The plot rolls on against the tumultuous events of the waning of Medici power — including Pietro Medici’s ineptitude and disgrace, and the subsequent invasion of French troops.  The collapse of Medici power and the republic brings on the fanatical rule of Savonarola — who calls all Florence to cleanse itself and return to God.  Savonarola and his army of “angels” have a particular bent toward suppressing women and homosexuals (hmmm….history always repeats itself) and Alessandra’s subsequent affair with her mysterious painter-lover, her husband and brother’s downfalls and disappearances, her pregnancy, the plague, birth of her little daughter, widowhood (although not really), the arrest of Savonarola all start to blend together with a frantic crescendo that leaves you gasping.  Somehow all mixed into this are a series of brutal murder-mutilations that never seem to be solved….or make you think, wait a minute, did Alessandra’s brother do them (the dolt, not the fop).  Herein lies the book’s failure.  I think Dunant just bit off a bit more than she could chew, or fresco.  There were confused references to Michelangelo here and there in the book — was he Alessandra’s unnamed lover and the father of her child?  Alessandra’s husband left her a precious manuscript that I think was illustrated by Botticelli — was that why the book is entitled, The Birth of Venus — after Botticelli’s masterpiece?  But Botticelli was never introduced as a character in the book and the illustrations are supposed to be of Dante’s Inferno — not the beautiful painting of Venus on the half-shell.  So, what was the connection?  At the end, Alessandra retires to a convent with her baby daughter and her faithful maidservant.  Her lover-artist comes to her once more after the passing of years.  She lets him take her daughter away with him to ….somewhere where the girl can be free and express her own artistic talent.  After they leave, Alessandra has her maidservant tattoo most of her upper body with a sexy snake.  Not too long after that, she kills herself and leaves us this story as her memoir.
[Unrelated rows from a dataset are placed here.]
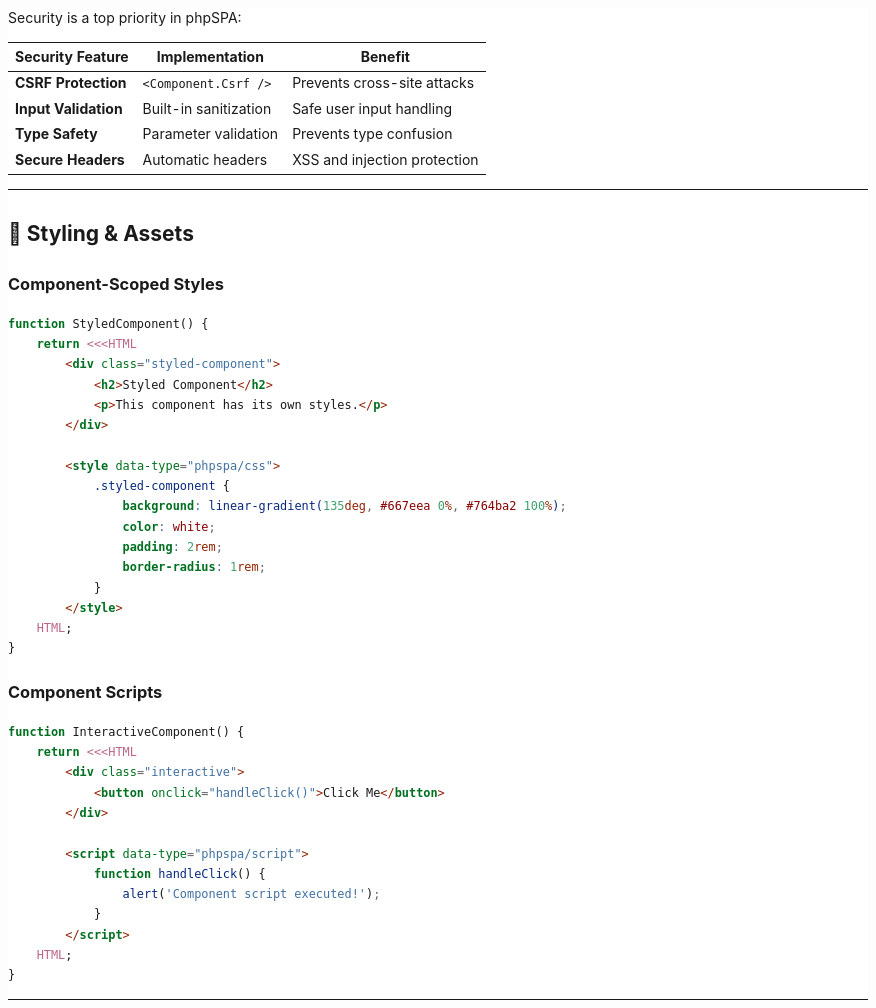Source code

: Security is a top priority in phpSPA:

| Security Feature | Implementation | Benefit |
|------------------|----------------|---------|
| **CSRF Protection** | `<Component.Csrf />` | Prevents cross-site attacks |
| **Input Validation** | Built-in sanitization | Safe user input handling |
| **Type Safety** | Parameter validation | Prevents type confusion |
| **Secure Headers** | Automatic headers | XSS and injection protection |

---

## 🎨 Styling & Assets

### Component-Scoped Styles

```php
function StyledComponent() {
    return <<<HTML
        <div class="styled-component">
            <h2>Styled Component</h2>
            <p>This component has its own styles.</p>
        </div>
        
        <style data-type="phpspa/css">
            .styled-component {
                background: linear-gradient(135deg, #667eea 0%, #764ba2 100%);
                color: white;
                padding: 2rem;
                border-radius: 1rem;
            }
        </style>
    HTML;
}
```

### Component Scripts

```php
function InteractiveComponent() {
    return <<<HTML
        <div class="interactive">
            <button onclick="handleClick()">Click Me</button>
        </div>
        
        <script data-type="phpspa/script">
            function handleClick() {
                alert('Component script executed!');
            }
        </script>
    HTML;
}
```

---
No, uh-uh, I’m not making that one up.  I’m sorry, at that point I just wanted to say, hey, come on.  I think what Dunant was trying to say was:  women — we can’t be suppressed.  Even if our art is a secret snake tattoo, we’ll keep making it.  I get that, but I was disappointed and kind of sad.  I was hoping that Alessandra would lead history’s first all-woman graffiti gang to protest the suppression of love, art and women — or something along those lines.  Or take off after her lover and her daughter to join them in their new free life.  That would have been the ending I would have liked to see:  a true birth and renaissance, not a sad and quiet death of an interesting and talented character.  All in all, this wasn’t a bad book — but with the terrific material, writing and characterization, I think Dunant had the making of a masterpiece.  Unfortunately, this was not one.